Кроме него изо всей компании работал только Крючков, который переводил, занимался корреспонденцией, напоминал о делах, покупал для гостей билеты, ездил в Неаполь за почтой, вел банковские счета, словом, секретарствовал, в остальное же время занимался издательскими делами Горького в Москве и Берлине, но без особых успехов, потому что гонорары так и не поступали. И Крючков мог сколько угодно писать чиновникам, которые и так все знали. Я чувствовала некоторые угрызения совести из-за того, что недолюбливала Крючкова. Недолюбливала я его не за то, что он бросил Марию Федоровну. Он не понравился мне уже тогда, когда на Кронверкском впервые сошелся с ней. Изумляло меня, как это Мария Федоровна, такая требовательная и разборчивая, уступила его притязаниям. Видимо, переживала тогда первый шок старения. Наверное, если б вернулась на сцену, она от Крючкова спаслась бы. Позднее Крючков женился и жену свою, Лизавету Захарьевну, худую невзрачную девушку, работавшую в “Крестьянке”, привез в Сорренто; удивительным образом ей снова и снова давали и паспорт, и итальянскую визу. Ее прозвали Цеце, Крючков был у них Пе-Пе-Крю, но я их так звать не могла. Алексей вечерами подолгу беседовал с Лизаветой, у которой уже округлился живот. Сама по себе она его не интересовала, но таким образом он мог избавиться от других. От Катерины Павловны, которая, о чем бы ни шла речь, говорила всегда плаксивым голосом – наверное, оттого, что Алексей двадцать лет назад ее бросил. От Муры, которая в таких случаях бралась за кухонный персонал. От Тимоши, перед которой он испытывал угрызения совести из-за Максима.
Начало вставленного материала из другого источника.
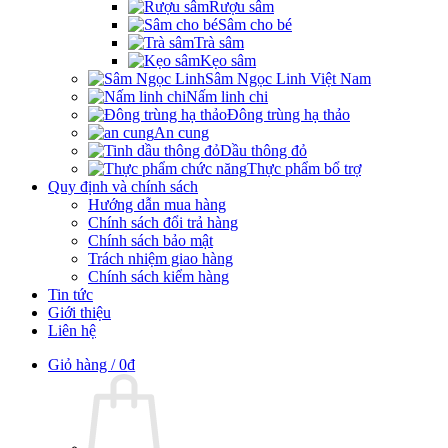
Rượu sâm
Sâm cho bé
Trà sâm
Kẹo sâm
Sâm Ngọc Linh Việt Nam
Nấm linh chi
Đông trùng hạ thảo
An cung
Dầu thông đỏ
Thực phẩm bổ trợ
Quy định và chính sách
Hướng dẫn mua hàng
Chính sách đổi trả hàng
Chính sách bảo mật
Trách nhiệm giao hàng
Chính sách kiểm hàng
Tin tức
Giới thiệu
Liên hệ
Giỏ hàng /
0
₫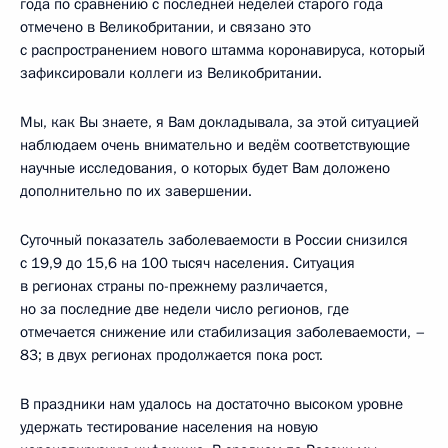
года по сравнению с последней неделей старого года
отмечено в Великобритании, и связано это
с распространением нового штамма коронавируса, который
зафиксировали коллеги из Великобритании.
Мы, как Вы знаете, я Вам докладывала, за этой ситуацией
наблюдаем очень внимательно и ведём соответствующие
научные исследования, о которых будет Вам доложено
дополнительно по их завершении.
Суточный показатель заболеваемости в России снизился
с 19,9 до 15,6 на 100 тысяч населения. Ситуация
в регионах страны по-прежнему различается,
но за последние две недели число регионов, где
отмечается снижение или стабилизация заболеваемости, –
83; в двух регионах продолжается пока рост.
В праздники нам удалось на достаточно высоком уровне
удержать тестирование населения на новую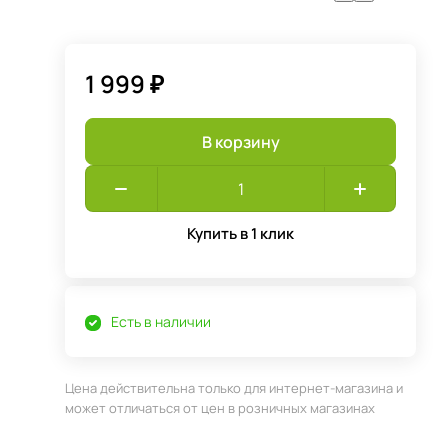
1 999 ₽
В корзину
Купить в 1 клик
Есть в наличии
Цена действительна только для интернет-магазина и
может отличаться от цен в розничных магазинах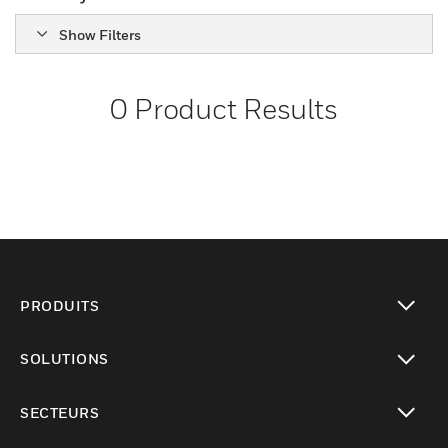
Show Filters
0
Product Results
PRODUITS
toggle view
SOLUTIONS
toggle view
SECTEURS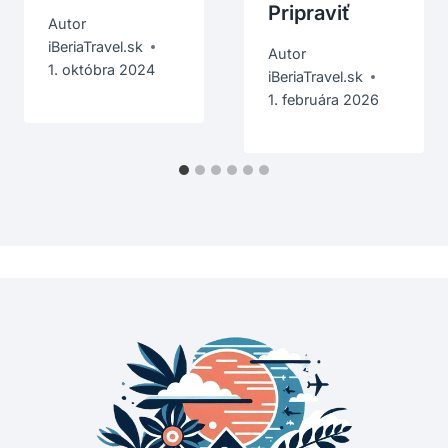
Pripraviť
Autor
iBeriaTravel.sk
Autor
1. októbra 2024
iBeriaTravel.sk
1. februára 2026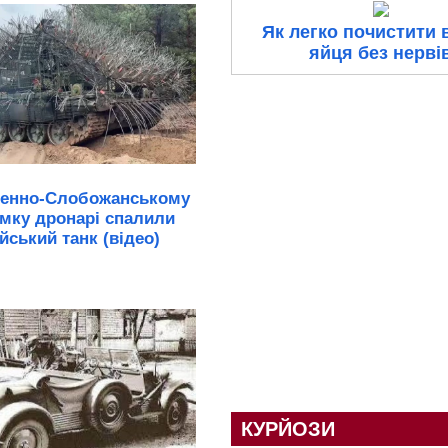
Як легко почистити 
яйця без нерві
денно-Слобожанському
мку дронарі спалили
йський танк (відео)
КУРЙОЗИ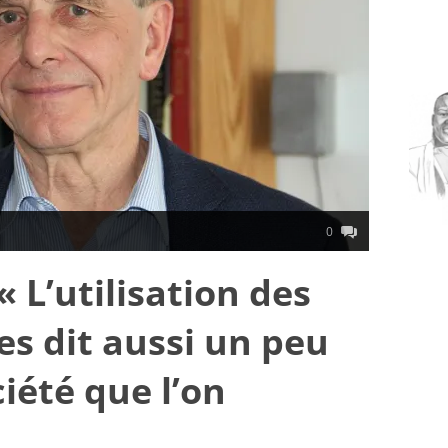
0
 L’utilisation des
es dit aussi un peu
iété que l’on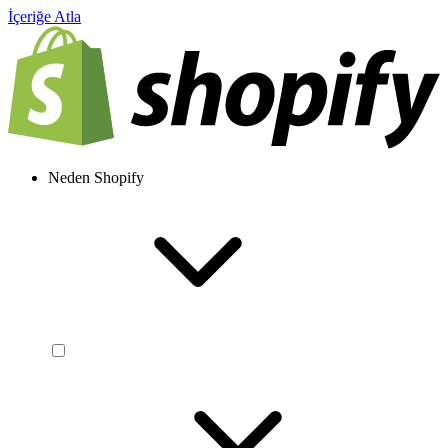
İçeriğe Atla
Neden Shopify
Так же, как с Лизой, он любил разговаривать только с публикой, наведывавшейся иногда из “Минервы”. Им, разумеется, заранее объясняли, мол, этот усатый худой синьор – всемирно известный писатель, и он развлекал их своими историями, рассказывая их в сотый и тысячный раз, а Крючков точно так же в сотый и тысячный раз их переводил.
Когда я прибыла в Сорренто, Алексей начал уже сходить на нет. “Живой труп”, звучало у меня в ушах название пьесы Толстого. Душой он уже почуял, что телу пора на покой.
Жизнь вернулась к нему, только когда объявился Зиновий.